A drive by Swiss-owned insurer Zurich to sell policies through retailers and utility companies will increasingly sideline brokers.

Zurich Strategic Partnerships (ZSP), a company formed last year to strike deals with retailers and utilities, says corporate partnership deals will expand rapidly from around 4% of the £23bn general insurance market to 12% over the next four years.

Head of marketing for Zurich's corporate partnership division, Paul Shearman, said the company was preparing an aggressive assault on the market by signing deals with supermarket groups and utility companies to distribute Zurich's household, motor and other insurance products.

He said Zurich had been forced to review its position over the past 18 months, as its market share and profit margins eroded.

The main losers from the expansion of the corporate partnerships sector are likely to be insurance brokers and direct writers, Shearman says.

The Leeds-based division of 300 staff was formed last year by the merger of Zurich's home and overseas travel insurer and its “white label” division, which provides unbranded products for banks and other business partners.

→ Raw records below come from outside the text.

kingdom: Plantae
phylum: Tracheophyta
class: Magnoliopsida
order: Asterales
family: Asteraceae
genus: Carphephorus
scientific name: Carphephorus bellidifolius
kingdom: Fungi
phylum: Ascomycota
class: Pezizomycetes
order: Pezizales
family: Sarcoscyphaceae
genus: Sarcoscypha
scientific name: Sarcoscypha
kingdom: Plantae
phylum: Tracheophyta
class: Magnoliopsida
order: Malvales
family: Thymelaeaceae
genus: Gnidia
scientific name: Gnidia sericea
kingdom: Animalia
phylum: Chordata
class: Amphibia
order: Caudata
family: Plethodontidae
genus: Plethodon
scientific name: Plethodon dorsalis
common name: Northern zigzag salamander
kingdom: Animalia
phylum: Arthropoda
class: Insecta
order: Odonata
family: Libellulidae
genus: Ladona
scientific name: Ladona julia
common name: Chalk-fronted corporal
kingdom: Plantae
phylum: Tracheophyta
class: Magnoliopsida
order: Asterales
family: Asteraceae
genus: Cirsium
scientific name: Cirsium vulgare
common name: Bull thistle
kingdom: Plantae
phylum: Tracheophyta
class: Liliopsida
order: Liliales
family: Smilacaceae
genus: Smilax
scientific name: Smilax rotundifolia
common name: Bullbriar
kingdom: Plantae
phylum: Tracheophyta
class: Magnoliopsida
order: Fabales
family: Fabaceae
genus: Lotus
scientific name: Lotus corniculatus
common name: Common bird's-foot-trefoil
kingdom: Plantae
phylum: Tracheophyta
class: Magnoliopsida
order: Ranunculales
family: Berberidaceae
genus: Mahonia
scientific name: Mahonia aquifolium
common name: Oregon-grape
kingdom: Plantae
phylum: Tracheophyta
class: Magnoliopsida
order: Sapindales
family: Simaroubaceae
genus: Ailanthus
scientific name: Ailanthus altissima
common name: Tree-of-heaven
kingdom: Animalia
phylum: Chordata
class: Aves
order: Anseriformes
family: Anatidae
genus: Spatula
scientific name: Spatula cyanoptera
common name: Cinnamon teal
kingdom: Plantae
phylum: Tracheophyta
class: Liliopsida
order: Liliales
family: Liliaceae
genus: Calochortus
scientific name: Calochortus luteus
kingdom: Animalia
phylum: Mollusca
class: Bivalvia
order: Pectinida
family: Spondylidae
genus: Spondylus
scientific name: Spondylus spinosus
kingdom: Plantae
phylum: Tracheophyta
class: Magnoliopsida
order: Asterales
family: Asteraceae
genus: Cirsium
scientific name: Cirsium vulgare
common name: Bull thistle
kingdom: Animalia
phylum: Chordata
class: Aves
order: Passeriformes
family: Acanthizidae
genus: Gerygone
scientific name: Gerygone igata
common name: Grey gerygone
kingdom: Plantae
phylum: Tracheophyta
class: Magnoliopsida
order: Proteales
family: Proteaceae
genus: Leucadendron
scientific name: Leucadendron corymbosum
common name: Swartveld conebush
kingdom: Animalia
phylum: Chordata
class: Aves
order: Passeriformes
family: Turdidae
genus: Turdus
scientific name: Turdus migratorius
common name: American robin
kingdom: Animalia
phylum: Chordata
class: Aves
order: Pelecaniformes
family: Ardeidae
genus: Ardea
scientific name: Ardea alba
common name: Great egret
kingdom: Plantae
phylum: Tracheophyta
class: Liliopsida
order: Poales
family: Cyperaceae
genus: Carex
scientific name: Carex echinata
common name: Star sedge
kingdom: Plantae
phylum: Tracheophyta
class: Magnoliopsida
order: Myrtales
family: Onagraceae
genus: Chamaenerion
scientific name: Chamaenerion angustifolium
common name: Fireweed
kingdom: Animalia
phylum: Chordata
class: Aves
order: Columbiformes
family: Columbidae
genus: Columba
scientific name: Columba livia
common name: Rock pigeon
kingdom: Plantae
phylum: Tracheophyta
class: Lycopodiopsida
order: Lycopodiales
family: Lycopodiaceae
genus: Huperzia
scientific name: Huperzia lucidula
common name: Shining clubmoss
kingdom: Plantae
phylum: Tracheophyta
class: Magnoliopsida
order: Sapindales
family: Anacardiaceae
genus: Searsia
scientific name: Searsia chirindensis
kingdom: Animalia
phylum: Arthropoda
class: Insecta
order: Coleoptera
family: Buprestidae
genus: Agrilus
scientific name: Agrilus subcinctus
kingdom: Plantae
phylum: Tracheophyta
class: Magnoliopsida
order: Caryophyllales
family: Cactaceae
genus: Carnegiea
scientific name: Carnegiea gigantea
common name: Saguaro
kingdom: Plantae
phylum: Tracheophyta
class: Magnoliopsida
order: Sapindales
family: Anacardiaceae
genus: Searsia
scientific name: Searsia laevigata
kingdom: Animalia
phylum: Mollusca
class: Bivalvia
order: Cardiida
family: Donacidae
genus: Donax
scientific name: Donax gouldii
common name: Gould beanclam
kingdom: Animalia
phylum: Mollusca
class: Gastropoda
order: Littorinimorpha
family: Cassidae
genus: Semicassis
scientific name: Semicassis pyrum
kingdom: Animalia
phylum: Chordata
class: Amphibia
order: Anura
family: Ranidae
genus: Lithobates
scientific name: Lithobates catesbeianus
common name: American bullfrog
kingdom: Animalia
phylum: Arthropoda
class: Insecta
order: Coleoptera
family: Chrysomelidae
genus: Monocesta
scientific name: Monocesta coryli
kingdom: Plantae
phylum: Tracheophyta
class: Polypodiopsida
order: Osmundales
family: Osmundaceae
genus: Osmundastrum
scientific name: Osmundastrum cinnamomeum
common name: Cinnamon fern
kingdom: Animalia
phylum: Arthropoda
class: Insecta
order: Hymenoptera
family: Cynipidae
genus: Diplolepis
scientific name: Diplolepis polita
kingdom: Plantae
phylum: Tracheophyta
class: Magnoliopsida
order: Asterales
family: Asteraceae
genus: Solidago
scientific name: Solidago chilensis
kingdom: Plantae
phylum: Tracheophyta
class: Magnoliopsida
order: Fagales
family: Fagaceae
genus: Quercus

ZSP has invested £5m in the division, including new technology such as an internet site that can supply up-to-date information on claims costs to corporate partners.

Among the companies ZSP has been working with are Centrica, AA, Bank of Ireland and the Woolwich.

Shearman said ZSP was targeting two major client areas: insurance brokers of financial institutions and what he calls brand extenders – organisations whose core business is not insurance but that have a large customer base.

Retailers and utilities have the advantage of frequent contact with customers and hold significant amounts of information on them from such marketing tools as loyalty cards.

Shearman explained: “Financial institutions such as insurers are keen to strike partnerships with retail organisations as it increases their opportunities for cross-selling and retaining customer loyalty.”

“They have realised they need to become more than just savings and loans or insurance companies.”

On the other hand, he said retailers were interested in closer ties with general insurers, as it enabled them to develop a deeper and longer-term relationship with their customers.

Shearman said: “We are looking for long-term relationships with corporate partners whereby our insurance interests become intertwined.”